The foreign direct investment driven industrial development model and its limits in Central Europe
DOI:
https://doi.org/10.17649/TET.31.1.2801Keywords:
industry, reindustrialization, regional differences, post-socialism, Foreign Direct InvestmentAbstract
This paper aims to provide a comparative assessment of the predominately Foreign Direct Investment (FDI)-driven industrial development model in post-socialist Central European countries and regions. The development process, following post-transformational deindustrialization, has contributed to market-based, spatially selective reindustrialization trends in a number of postsocialist regions. FDI-based industrial development provided a rapid solution to the crisis of numerous industrial regions and encouraged Central Europe’s (re-)integration into the European and global division of labor. Albeit the economic structures created by this process are rather competitive, restructuring, beyond showing prominent differences between firms and regions, also poses questions about the associated side-effects, opportunity costs, and about the FDI-driven model’s long-term sustainability.
The paper is divided into five sections. The first examines the spatial consequences of Central Europe’s economic restructuring, and the driving forces influencing different economic sectors’ location behavior. In the second and third sections, the paper introduces the main features of FDI-driven industrial development and the way industrial activities become localized. This is also accompanied by the results of an expert survey. The fourth section discusses the pitfalls and the potential further enhancements of the development model, followed by the final section, which draws conclusions about Central European industry’s sustainable development.

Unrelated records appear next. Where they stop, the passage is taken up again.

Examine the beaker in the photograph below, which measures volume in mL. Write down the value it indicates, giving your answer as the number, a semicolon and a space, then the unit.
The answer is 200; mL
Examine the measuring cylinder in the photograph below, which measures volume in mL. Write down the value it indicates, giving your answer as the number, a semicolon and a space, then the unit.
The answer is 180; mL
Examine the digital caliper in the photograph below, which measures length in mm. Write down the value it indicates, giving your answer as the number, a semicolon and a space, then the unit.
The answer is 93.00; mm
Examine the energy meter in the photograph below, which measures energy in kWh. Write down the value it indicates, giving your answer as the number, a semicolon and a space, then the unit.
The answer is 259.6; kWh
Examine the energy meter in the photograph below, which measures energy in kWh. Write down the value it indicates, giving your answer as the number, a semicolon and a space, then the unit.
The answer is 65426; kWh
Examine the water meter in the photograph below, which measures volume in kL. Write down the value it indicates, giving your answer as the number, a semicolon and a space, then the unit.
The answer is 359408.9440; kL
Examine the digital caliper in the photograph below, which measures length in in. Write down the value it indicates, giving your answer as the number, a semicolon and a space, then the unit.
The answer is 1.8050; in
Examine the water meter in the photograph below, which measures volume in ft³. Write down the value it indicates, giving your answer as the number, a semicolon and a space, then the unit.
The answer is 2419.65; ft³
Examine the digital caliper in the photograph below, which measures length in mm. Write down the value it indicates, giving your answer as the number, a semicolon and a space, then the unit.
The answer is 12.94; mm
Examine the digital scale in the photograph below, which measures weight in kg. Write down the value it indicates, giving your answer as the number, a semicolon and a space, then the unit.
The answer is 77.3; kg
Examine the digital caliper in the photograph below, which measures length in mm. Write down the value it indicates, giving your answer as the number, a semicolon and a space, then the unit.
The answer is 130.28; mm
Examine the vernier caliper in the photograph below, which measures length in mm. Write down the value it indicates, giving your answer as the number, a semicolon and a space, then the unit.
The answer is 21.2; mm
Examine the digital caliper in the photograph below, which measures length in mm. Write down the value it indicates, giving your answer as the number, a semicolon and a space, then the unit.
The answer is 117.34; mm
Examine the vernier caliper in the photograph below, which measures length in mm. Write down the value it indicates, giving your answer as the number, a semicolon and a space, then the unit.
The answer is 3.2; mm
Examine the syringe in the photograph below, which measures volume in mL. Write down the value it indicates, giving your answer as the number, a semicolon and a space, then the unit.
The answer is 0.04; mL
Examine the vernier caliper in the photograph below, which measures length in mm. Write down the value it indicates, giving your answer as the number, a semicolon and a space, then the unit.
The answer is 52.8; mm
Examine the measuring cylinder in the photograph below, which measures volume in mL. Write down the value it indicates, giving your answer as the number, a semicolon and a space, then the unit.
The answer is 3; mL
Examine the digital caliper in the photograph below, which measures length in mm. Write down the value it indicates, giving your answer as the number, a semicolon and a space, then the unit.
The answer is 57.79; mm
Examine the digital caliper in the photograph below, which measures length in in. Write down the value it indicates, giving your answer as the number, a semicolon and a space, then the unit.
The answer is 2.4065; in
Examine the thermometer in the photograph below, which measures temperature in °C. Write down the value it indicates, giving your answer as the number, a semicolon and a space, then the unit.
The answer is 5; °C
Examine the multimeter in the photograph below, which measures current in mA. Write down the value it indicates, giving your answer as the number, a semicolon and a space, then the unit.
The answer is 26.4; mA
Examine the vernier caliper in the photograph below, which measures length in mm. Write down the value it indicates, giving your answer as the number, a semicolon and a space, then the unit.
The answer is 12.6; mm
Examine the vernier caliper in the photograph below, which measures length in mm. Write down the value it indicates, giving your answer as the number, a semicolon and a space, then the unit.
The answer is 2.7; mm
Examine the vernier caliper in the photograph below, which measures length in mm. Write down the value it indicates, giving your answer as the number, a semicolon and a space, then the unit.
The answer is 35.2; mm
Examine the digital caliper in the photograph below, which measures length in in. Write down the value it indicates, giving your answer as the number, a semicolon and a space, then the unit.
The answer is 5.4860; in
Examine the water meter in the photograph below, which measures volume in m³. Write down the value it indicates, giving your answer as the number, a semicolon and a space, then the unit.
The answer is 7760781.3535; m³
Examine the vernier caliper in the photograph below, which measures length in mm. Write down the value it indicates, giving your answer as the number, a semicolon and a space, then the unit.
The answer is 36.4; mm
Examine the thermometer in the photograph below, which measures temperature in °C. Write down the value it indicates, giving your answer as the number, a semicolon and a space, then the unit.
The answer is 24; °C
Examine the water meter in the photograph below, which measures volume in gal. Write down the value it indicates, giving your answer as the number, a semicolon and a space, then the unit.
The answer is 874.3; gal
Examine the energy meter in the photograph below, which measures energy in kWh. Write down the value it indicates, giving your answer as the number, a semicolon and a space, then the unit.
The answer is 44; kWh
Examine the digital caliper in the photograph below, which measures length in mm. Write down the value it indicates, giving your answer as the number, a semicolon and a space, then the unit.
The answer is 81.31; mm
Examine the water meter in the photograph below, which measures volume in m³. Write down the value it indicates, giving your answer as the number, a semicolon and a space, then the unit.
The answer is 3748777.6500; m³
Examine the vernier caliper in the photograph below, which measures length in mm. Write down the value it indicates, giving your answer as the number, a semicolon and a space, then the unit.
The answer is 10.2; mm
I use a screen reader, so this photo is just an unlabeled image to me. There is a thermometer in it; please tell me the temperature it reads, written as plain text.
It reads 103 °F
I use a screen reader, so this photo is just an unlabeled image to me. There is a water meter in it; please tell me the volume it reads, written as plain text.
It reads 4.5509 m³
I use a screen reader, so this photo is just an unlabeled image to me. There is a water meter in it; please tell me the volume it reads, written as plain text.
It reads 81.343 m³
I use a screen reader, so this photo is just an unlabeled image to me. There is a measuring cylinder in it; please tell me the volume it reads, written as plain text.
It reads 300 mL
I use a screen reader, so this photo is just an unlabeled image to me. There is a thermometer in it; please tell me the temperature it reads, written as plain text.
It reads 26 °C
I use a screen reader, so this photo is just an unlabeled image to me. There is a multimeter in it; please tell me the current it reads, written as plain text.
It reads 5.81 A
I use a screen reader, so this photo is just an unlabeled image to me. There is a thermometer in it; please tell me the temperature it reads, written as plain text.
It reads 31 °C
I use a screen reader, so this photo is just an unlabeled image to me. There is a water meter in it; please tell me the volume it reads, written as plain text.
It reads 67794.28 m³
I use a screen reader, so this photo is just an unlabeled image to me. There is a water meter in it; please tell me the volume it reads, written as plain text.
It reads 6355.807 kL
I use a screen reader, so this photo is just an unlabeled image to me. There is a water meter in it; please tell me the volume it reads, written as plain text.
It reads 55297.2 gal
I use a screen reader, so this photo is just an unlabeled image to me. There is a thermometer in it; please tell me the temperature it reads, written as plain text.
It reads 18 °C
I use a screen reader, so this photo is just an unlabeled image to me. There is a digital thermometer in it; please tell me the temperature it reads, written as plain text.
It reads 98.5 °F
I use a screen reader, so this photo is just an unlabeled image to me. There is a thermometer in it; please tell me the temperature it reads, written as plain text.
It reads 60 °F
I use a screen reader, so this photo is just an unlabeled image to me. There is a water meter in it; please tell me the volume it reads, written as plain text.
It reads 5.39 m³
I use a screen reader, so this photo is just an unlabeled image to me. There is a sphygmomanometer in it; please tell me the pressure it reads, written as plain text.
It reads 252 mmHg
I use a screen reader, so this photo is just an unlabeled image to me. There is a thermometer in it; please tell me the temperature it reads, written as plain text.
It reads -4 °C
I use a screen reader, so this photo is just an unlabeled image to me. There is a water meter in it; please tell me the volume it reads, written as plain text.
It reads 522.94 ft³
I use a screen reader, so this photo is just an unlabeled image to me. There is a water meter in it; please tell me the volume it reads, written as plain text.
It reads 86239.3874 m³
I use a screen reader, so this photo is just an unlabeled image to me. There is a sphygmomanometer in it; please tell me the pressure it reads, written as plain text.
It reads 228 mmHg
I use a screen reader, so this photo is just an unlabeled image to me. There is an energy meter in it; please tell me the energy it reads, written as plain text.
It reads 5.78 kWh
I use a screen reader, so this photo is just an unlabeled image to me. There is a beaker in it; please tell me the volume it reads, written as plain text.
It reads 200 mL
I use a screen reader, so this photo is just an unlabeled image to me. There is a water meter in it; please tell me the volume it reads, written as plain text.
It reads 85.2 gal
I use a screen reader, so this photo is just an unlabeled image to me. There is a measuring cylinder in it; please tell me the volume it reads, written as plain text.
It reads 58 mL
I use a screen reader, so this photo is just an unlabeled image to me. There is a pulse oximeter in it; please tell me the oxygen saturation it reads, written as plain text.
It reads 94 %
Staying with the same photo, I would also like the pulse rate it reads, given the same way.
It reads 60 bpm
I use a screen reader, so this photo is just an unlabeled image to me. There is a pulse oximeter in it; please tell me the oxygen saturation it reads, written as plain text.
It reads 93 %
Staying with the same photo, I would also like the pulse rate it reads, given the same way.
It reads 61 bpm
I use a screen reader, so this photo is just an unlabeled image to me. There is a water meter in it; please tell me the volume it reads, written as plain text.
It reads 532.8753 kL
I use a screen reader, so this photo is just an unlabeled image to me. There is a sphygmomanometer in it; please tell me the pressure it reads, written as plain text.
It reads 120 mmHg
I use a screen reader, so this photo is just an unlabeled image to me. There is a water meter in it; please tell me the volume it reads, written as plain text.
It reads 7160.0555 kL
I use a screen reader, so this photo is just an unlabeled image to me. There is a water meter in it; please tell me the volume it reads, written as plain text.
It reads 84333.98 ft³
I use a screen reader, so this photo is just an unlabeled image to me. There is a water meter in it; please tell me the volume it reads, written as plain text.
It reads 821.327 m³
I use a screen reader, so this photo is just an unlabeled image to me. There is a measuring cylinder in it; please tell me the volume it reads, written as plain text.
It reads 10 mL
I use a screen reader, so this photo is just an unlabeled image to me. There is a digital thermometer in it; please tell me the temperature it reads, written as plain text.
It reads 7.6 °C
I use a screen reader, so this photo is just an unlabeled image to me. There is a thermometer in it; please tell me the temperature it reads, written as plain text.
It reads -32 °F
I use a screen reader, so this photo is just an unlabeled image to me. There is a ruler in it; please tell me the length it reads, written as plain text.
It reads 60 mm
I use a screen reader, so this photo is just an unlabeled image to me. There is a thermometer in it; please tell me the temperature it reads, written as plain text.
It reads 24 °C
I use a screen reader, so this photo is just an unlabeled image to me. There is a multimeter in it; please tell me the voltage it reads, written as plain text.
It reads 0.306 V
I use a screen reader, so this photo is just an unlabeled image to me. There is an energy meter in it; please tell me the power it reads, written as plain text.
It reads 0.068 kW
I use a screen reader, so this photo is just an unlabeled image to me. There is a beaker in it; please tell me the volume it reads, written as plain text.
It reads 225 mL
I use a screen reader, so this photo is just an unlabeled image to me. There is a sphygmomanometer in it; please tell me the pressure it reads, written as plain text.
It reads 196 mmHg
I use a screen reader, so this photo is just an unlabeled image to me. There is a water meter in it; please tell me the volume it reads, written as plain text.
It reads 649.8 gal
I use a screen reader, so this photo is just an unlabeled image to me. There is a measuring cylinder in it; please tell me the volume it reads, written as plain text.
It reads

The paper argues that regional development should encourage the co-evolution of tertiary and industrial activities and focus more on the cultivation of flexible, adaptable industrial milieus rather than specific firms or even industrial branches. FDI will remain a long-term component of the macro-region’s industrial competitiveness, but steps should be taken to empower mediumsized domestic companies to complement it. Finally, the key to successful development hinges on the long-term improvement of local factor supply and, in particular, on strong investment in human capital.